- _Written problem a_:
In the listing below, pull out the lines from the one containing "Cordoba: 2:43 -> 2:42" through the end of the listing, reproducing them character for character. Leave the pictures out of your answer.

Don't agree with ya Joe
A short in a DCC signal looks a lot like 180 degree out of phase signals connected together. That's true. But I don't think the statement 'shorts in AC and DC are different animals' is true, at least not until you get up into megacycle frequencies where wiring capcitance and inductance do funny, non-intuitive things - and DCC is a low frequency signal.
I suspect - and this is a guess - that when running a DC loco, the power pack output may simply be too low for a short to draw enough current to be readily detected as a short circuit (and not just an open frame motor that can pull 1.5 amps at full throttle).
How does the circuitry know there's a short circuit? By the amount of current going through a frog. With DCC there's about 12V (and sometimes 16V) on the rails. A short circuit will mean the booster will put out max current (until the booster detects the short and shuts down - which takes between 20 milliseconds to 100 milliseconds depending on the brand and model of booster and how its configured.

- _Written problem b_:
Copy the forum post on DCC short circuits word for word from "How does the" to "how its configured.".

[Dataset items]
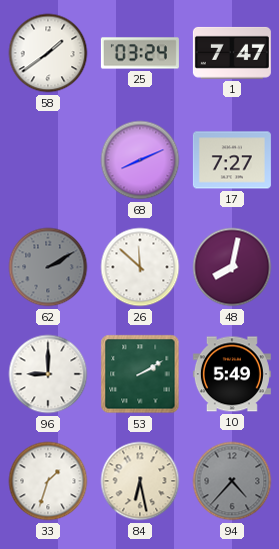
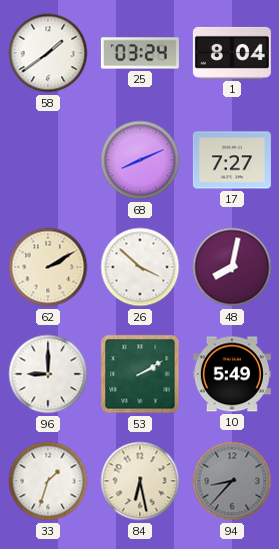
1: 7:47 -> 8:04
62 dial: grey -> cream
26: 11:52 -> 3:52
94: 4:37 -> 8:37
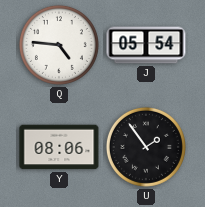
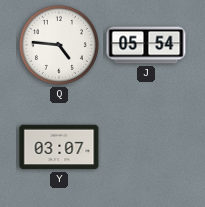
Y: 08:06 -> 03:07
U: 1:54 -> none
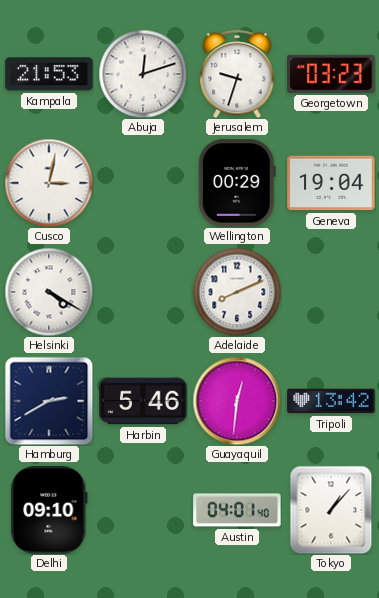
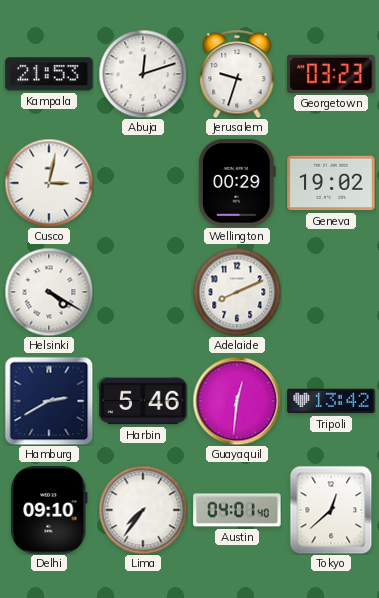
Geneva: 19:04 -> 19:02
Lima: none -> 7:36
Tokyo: 1:07 -> 12:38
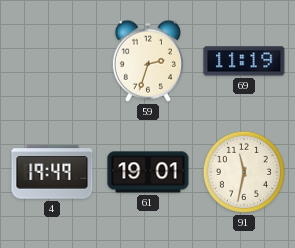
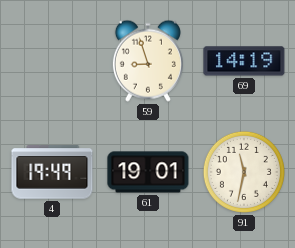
59: 2:33 -> 8:57
69: 11:19 -> 14:19
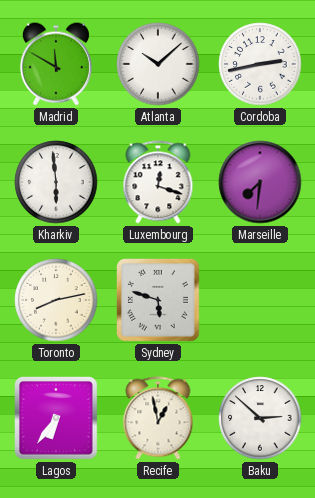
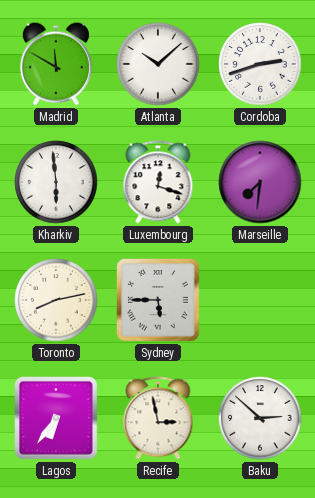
Cordoba: 2:43 -> 2:42
Sydney: 5:48 -> 5:45
Recife: 12:58 -> 2:58
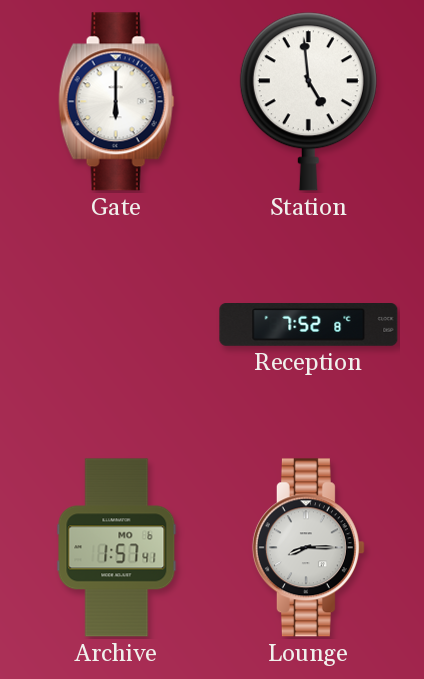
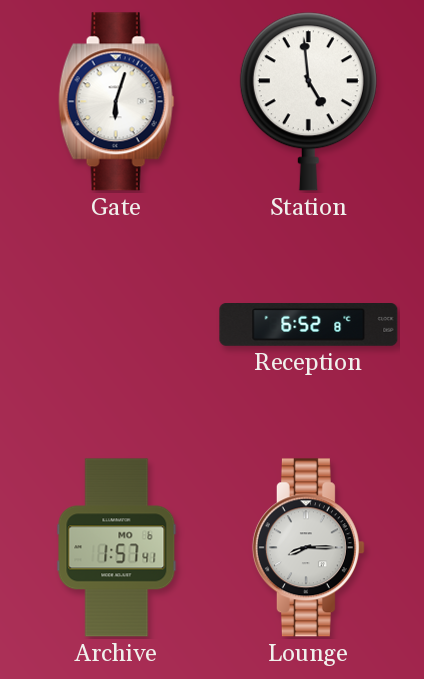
Gate: 6:00 -> 6:03
Reception: 7:52 -> 6:52
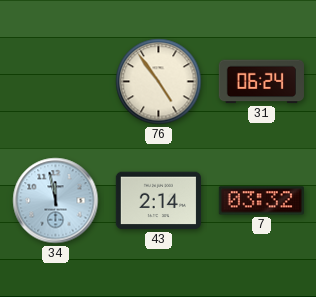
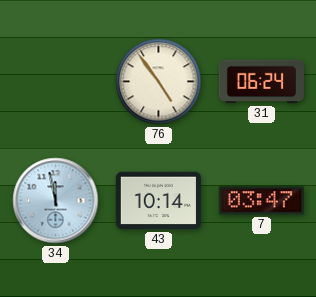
43: 2:14 -> 10:14
7: 03:32 -> 03:47
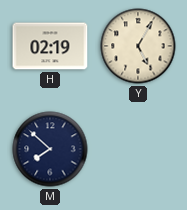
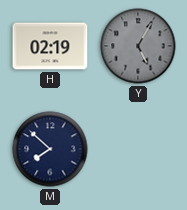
Y dial: cream -> grey
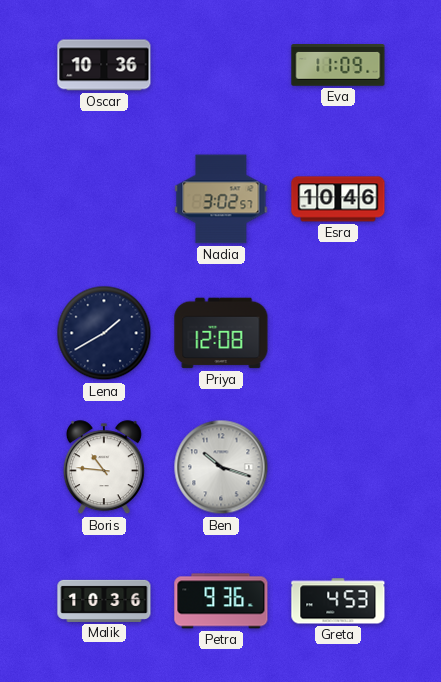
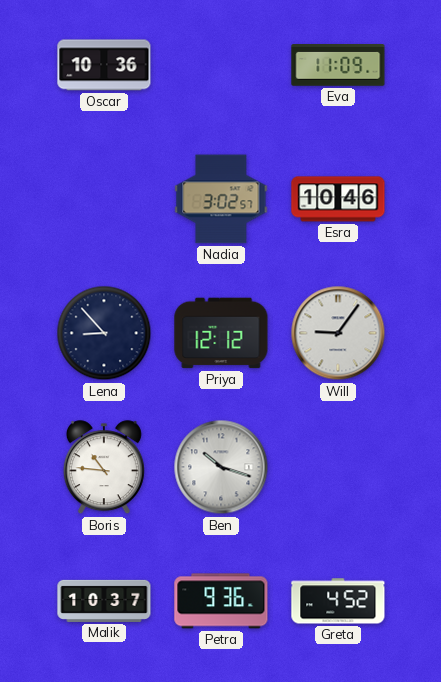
Lena: 1:40 -> 8:53
Priya: 12:08 -> 12:12
Will: none -> 9:06
Malik: 10:36 -> 10:37
Greta: 4:53 -> 4:52
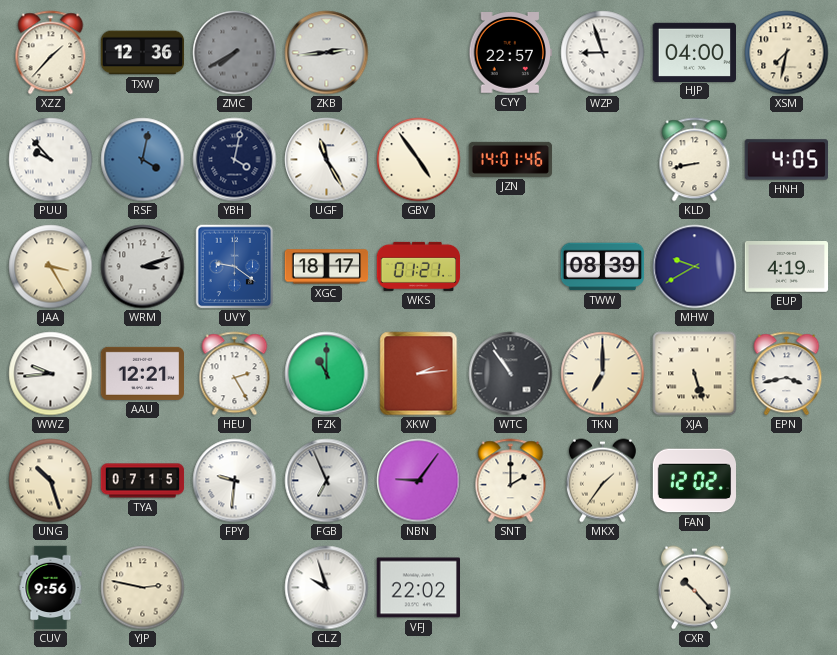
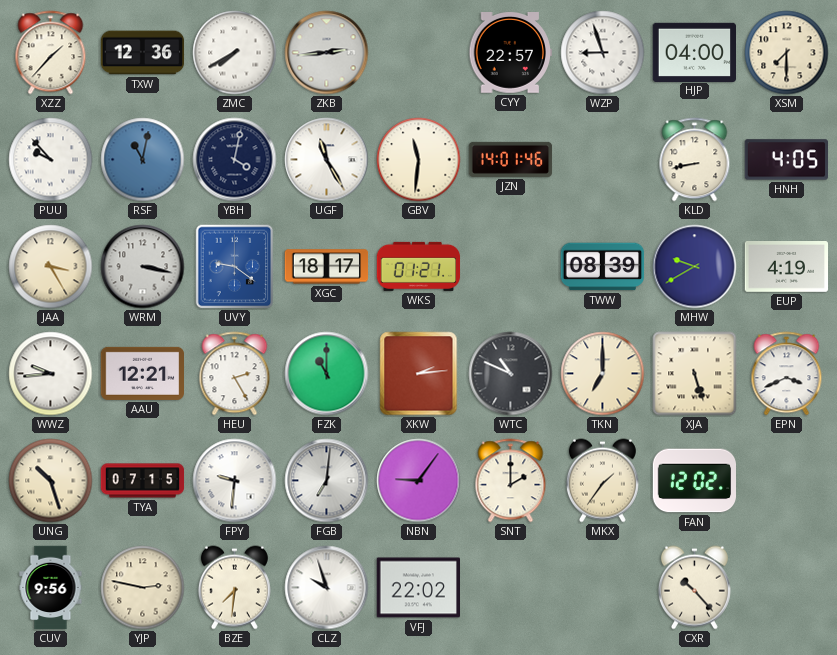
ZMC dial: grey -> white
XSM: 7:32 -> 7:30
RSF: 4:02 -> 11:02
GBV: 4:54 -> 11:31
WRM: 3:12 -> 3:17
WTC: 10:54 -> 10:49
EPN: 3:43 -> 3:41
FGB: 6:56 -> 7:01
BZE: none -> 7:31
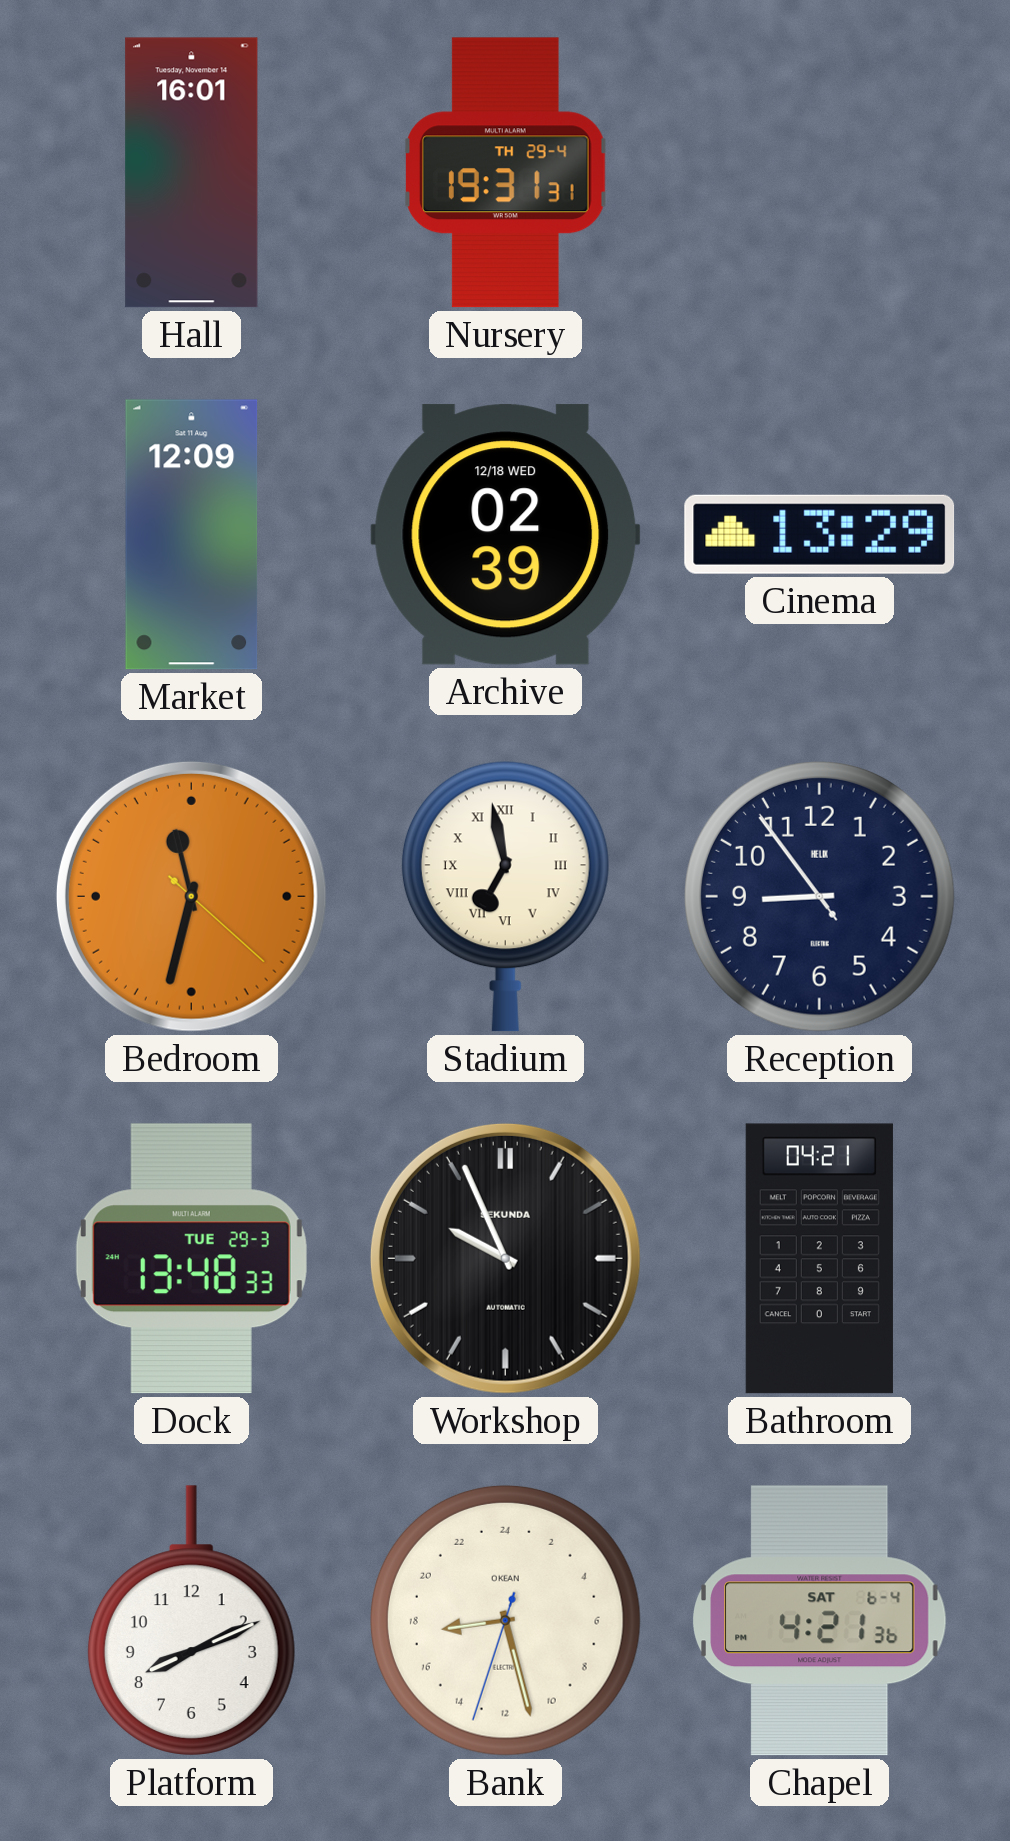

- _Problem solution a_:
Cordoba: 2:43 -> 2:42
Sydney: 5:48 -> 5:45
Recife: 12:58 -> 2:58
Gate: 6:00 -> 6:03
Reception: 7:52 -> 6:52
43: 2:14 -> 10:14
7: 03:32 -> 03:47
Y dial: cream -> grey
Lena: 1:40 -> 8:53
Priya: 12:08 -> 12:12
Will: none -> 9:06
Malik: 10:36 -> 10:37
Greta: 4:53 -> 4:52
ZMC dial: grey -> white
XSM: 7:32 -> 7:30
RSF: 4:02 -> 11:02
GBV: 4:54 -> 11:31
WRM: 3:12 -> 3:17
WTC: 10:54 -> 10:49
EPN: 3:43 -> 3:41
FGB: 6:56 -> 7:01
BZE: none -> 7:31

- _Problem solution b_:
How does the circuitry know there's a short circuit? By the amount of current going through a frog. With DCC there's about 12V (and sometimes 16V) on the rails. A short circuit will mean the booster will put out max current (until the booster detects the short and shuts down - which takes between 20 milliseconds to 100 milliseconds depending on the brand and model of booster and how its configured.